Every civilisation, old or new, has over centuries evolved its own ways to keep itself clean. Unfortunately in our case, sanitation is so inextricably linked to our terribly oppressive caste system that we can neither make our society equal nor keep it clean. Even modernity and mechanisation have not helped. In fact, Gandhi had foreseen the failure of mechanisation in the sanitary sector long ago. In the era of manual scavenging of human waste, someone asked Gandhi whether the adoption of flush toilets would eradicate untouchability. “Whether the flush system will remove the curse of untouchability is open to grave doubt. This has to go from our hearts. It will not disappear through such means as has been suggested. Not until we all become bhangis and realise the dignity of labour of scavenging and latrine cleaning will untouchability really be exorcised,” said the Mahatma in his weekly magazine Harijan on September 15, 1946 (source: navayana.org). For Gandhi, the solution to sanitation and equality was the same: we should all become bhangis, the old term for cleaners, which has now become (and rightly so) a caste slur punishable under the Scheduled Caste and Scheduled Tribe (Prevention of Atrocities) Act.
The genius of Gandhi was in getting others to do deeds that would seem absolutely improbable. When he believed in something, he made others too believe in it. To make a regressive, oppressive, ritualistic society understand the dignity of labour and equality, Gandhi did use some Hindu mumbo-jumbo, but also lifted other people’s faeces. He did it and forced all his followers to do it. A.V. Kutti Malu Amma, one of his disciples who had gone to jail with her 30-day-old infant during the 1932 civil disobedience movement, is credited with the abolition of dry latrines in Calicut, an old Indian port town. She began by cleaning others’ shit to make them realise what they were forcing the most miserable people to do for a living. But after Gandhi’s murder his disciples forgot all about sanitation and untouchability. If they hadn’t, both these issues would not have stared us in our face today. When a Dalit has to ride a horse to his wedding, he has to wear a helmet because murderous dominant castes could kill him with just a few stones. But when the nation’s capital wants its waste lifted, its corporations will only call Dalits. Gandhi, the bhangi, gets killed either way. And we remain as hierarchical and dirty as a society as we always were, waiting for the next coloniser to categorise martial and non-martial castes and separate electorates.

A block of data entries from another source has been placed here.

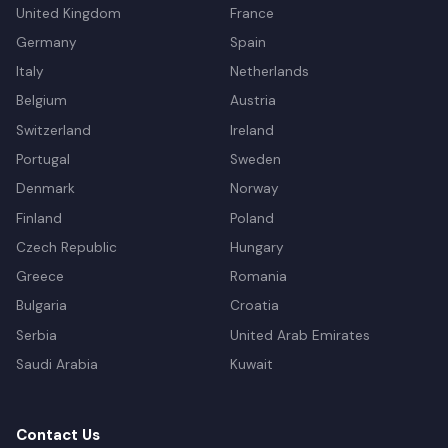
United Kingdom
France
Germany
Spain
Italy
Netherlands
Belgium
Austria
Switzerland
Ireland
Portugal
Sweden
Denmark
Norway
Finland
Poland
Czech Republic
Hungary
Greece
Romania
Bulgaria
Croatia
Serbia
United Arab Emirates
Saudi Arabia
Kuwait
Contact Us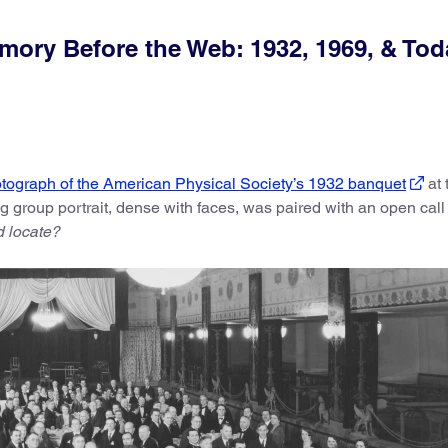
ory Before the Web: 1932, 1969, & Tod
tograph of the American Physical Society’s 1932 banquet
at 
ng group portrait, dense with faces, was paired with an open call
 locate?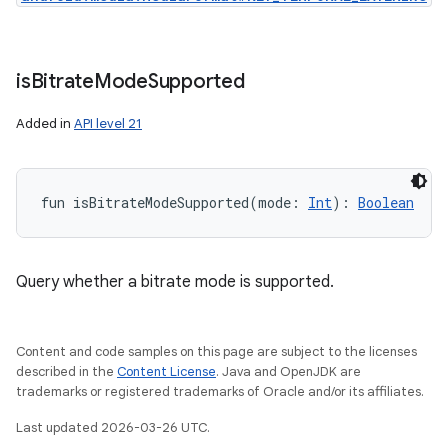
is
Bitrate
Mode
Supported
Added in
API level 21
fun 
isBitrateModeSupported
(
mode
:
Int
)
: 
Boolean
Query whether a bitrate mode is supported.
Content and code samples on this page are subject to the licenses
described in the
Content License
. Java and OpenJDK are
trademarks or registered trademarks of Oracle and/or its affiliates.
Last updated 2026-03-26 UTC.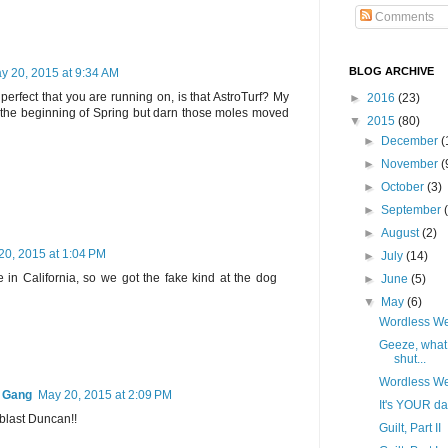
Comments
BLOG ARCHIVE
y 20, 2015 at 9:34 AM
erfect that you are running on, is that AstroTurf? My
►
2016
(23)
t the beginning of Spring but darn those moles moved
▼
2015
(80)
►
December
(
►
November
(
►
October
(3)
►
September
►
August
(2)
20, 2015 at 1:04 PM
►
July
(14)
 in California, so we got the fake kind at the dog
►
June
(5)
▼
May
(6)
Wordless W
Geeze, what d
shut...
Wordless W
B Gang
May 20, 2015 at 2:09 PM
It's YOUR da
 blast Duncan!!
Guilt, Part II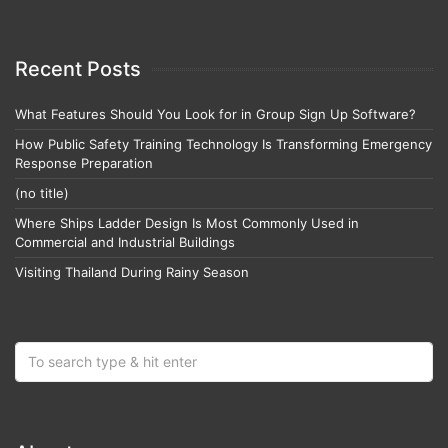
Recent Posts
What Features Should You Look for in Group Sign Up Software?
How Public Safety Training Technology Is Transforming Emergency
Response Preparation
(no title)
Where Ships Ladder Design Is Most Commonly Used in
Commercial and Industrial Buildings
Visiting Thailand During Rainy Season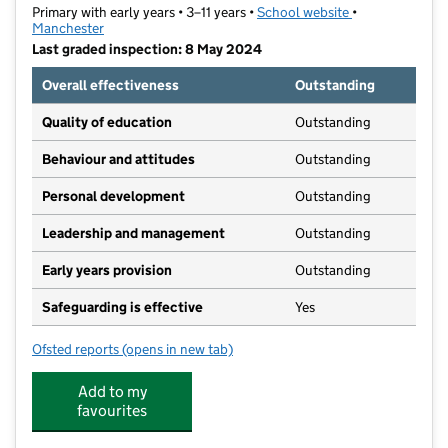
Primary with early years • 3–11 years •
School website
(opens in new t
•
Manchester
Last graded inspection: 8 May 2024
Overall effectiveness
Outstanding
Quality of education
Outstanding
Behaviour and attitudes
Outstanding
Personal development
Outstanding
Leadership and management
Outstanding
Early years provision
Outstanding
Safeguarding is effective
Yes
Ofsted reports
(opens in new tab)
for Manley Park Primary School
Add to my
favourites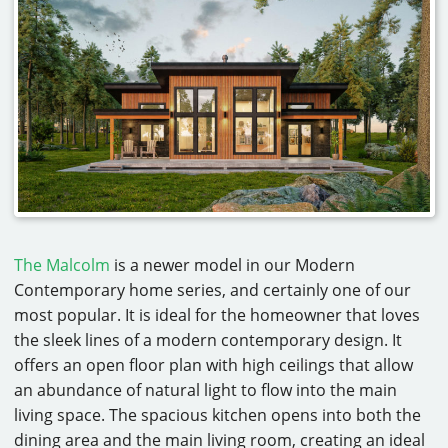
The Malcolm
is a newer model in our Modern
Contemporary home series, and certainly one of our
most popular. It is ideal for the homeowner that loves
the sleek lines of a modern contemporary design. It
offers an open floor plan with high ceilings that allow
an abundance of natural light to flow into the main
living space. The spacious kitchen opens into both the
dining area and the main living room, creating an ideal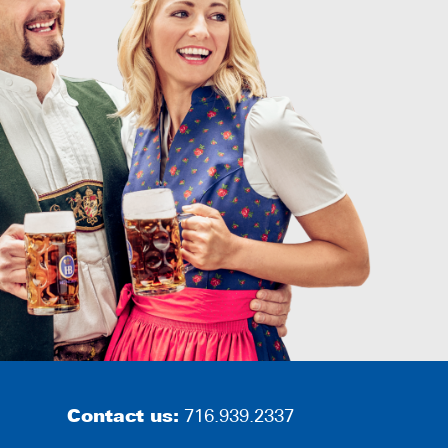
Contact us:
716.939.2337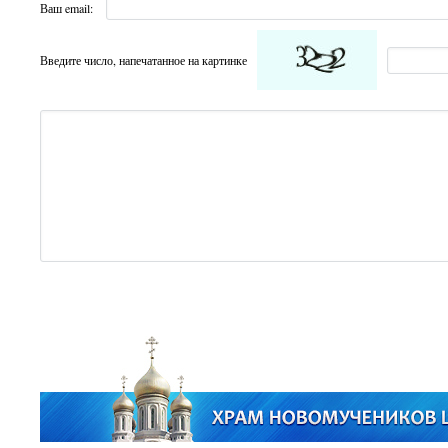
Ваш email:
Введите число, напечатанное на картинке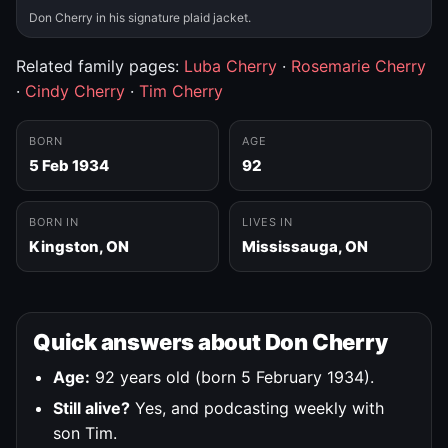
Don Cherry in his signature plaid jacket.
Related family pages:
Luba Cherry
·
Rosemarie Cherry
·
Cindy Cherry
·
Tim Cherry
BORN
AGE
5 Feb 1934
92
BORN IN
LIVES IN
Kingston, ON
Mississauga, ON
Quick answers about Don Cherry
Age:
92 years old (born 5 February 1934).
Still alive?
Yes, and podcasting weekly with
son Tim.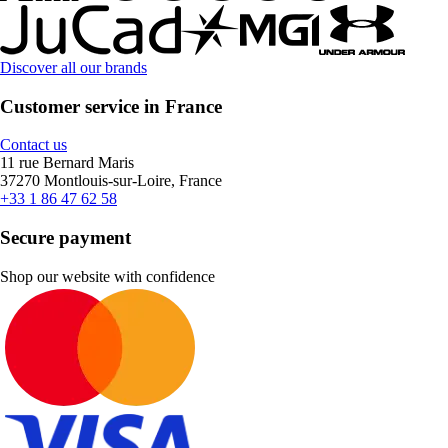
Discover all our brands
Customer service in France
Contact us
11 rue Bernard Maris
37270 Montlouis-sur-Loire, France
+33 1 86 47 62 58
Secure payment
Shop our website with confidence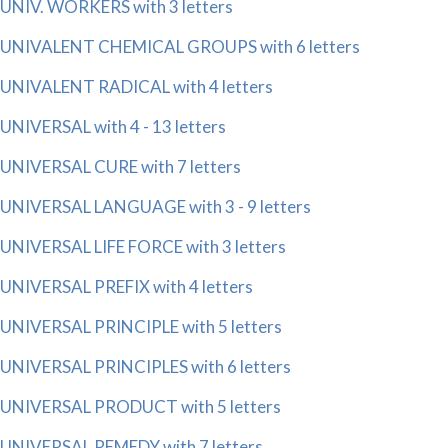
UNIV. WORKERS with 3 letters
UNIVALENT CHEMICAL GROUPS with 6 letters
UNIVALENT RADICAL with 4 letters
UNIVERSAL with 4 - 13 letters
UNIVERSAL CURE with 7 letters
UNIVERSAL LANGUAGE with 3 - 9 letters
UNIVERSAL LIFE FORCE with 3 letters
UNIVERSAL PREFIX with 4 letters
UNIVERSAL PRINCIPLE with 5 letters
UNIVERSAL PRINCIPLES with 6 letters
UNIVERSAL PRODUCT with 5 letters
UNIVERSAL REMEDY with 7 letters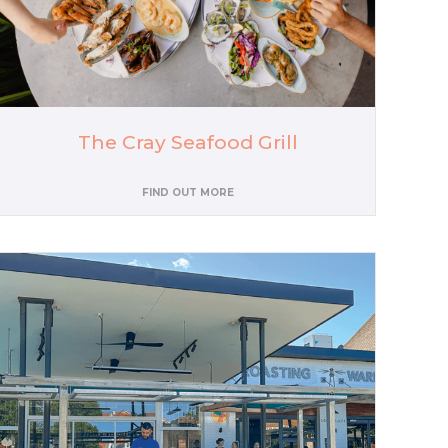
The Cray Seafood Grill
FIND OUT MORE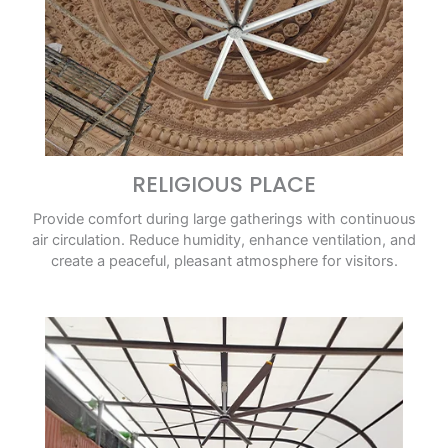
RELIGIOUS PLACE
Provide comfort during large gatherings with continuous
air circulation. Reduce humidity, enhance ventilation, and
create a peaceful, pleasant atmosphere for visitors.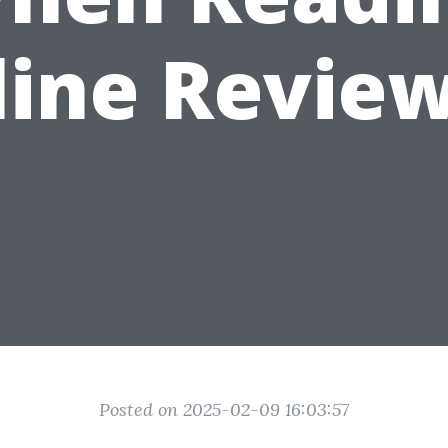
line Review
Posted on 2025-02-09 16:03:57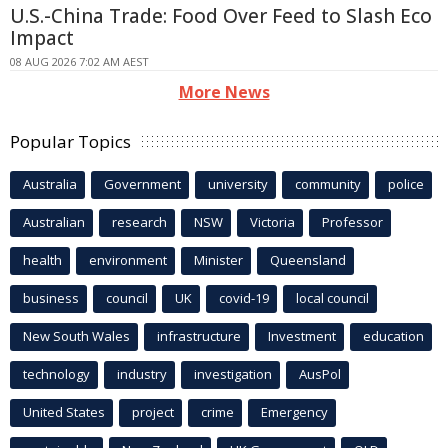
U.S.-China Trade: Food Over Feed to Slash Eco
Impact
08 AUG 2026 7:02 AM AEST
More News
Popular Topics
Australia
Government
university
community
police
Australian
research
NSW
Victoria
Professor
health
environment
Minister
Queensland
business
council
UK
covid-19
local council
New South Wales
infrastructure
Investment
education
technology
industry
investigation
AusPol
United States
project
crime
Emergency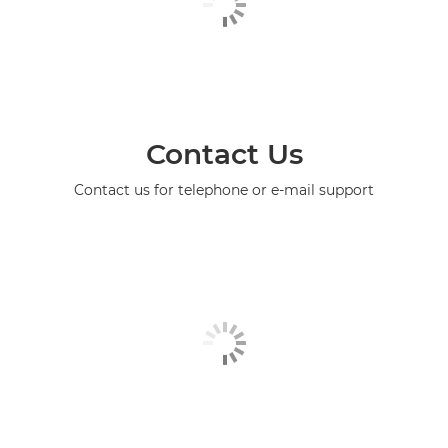
Contact Us
Contact us for telephone or e-mail support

The mountains of waste at the exits and entrances of Delhi are the greatest monuments the rulers of new India have gifted us. When we think our waste is not our problem, it obviously piles up in our courtyard. And even a new experiment in Indian politics that came wielding a broom could only fool Delhi and Dalits. The dirt still gets piled up outside the residential colonies and the clogged sewers wait for the Dalits to die inside. The Ghazipur and Bhalaswa mountains ought to be made mandatory in all Delhi darshan itineraries.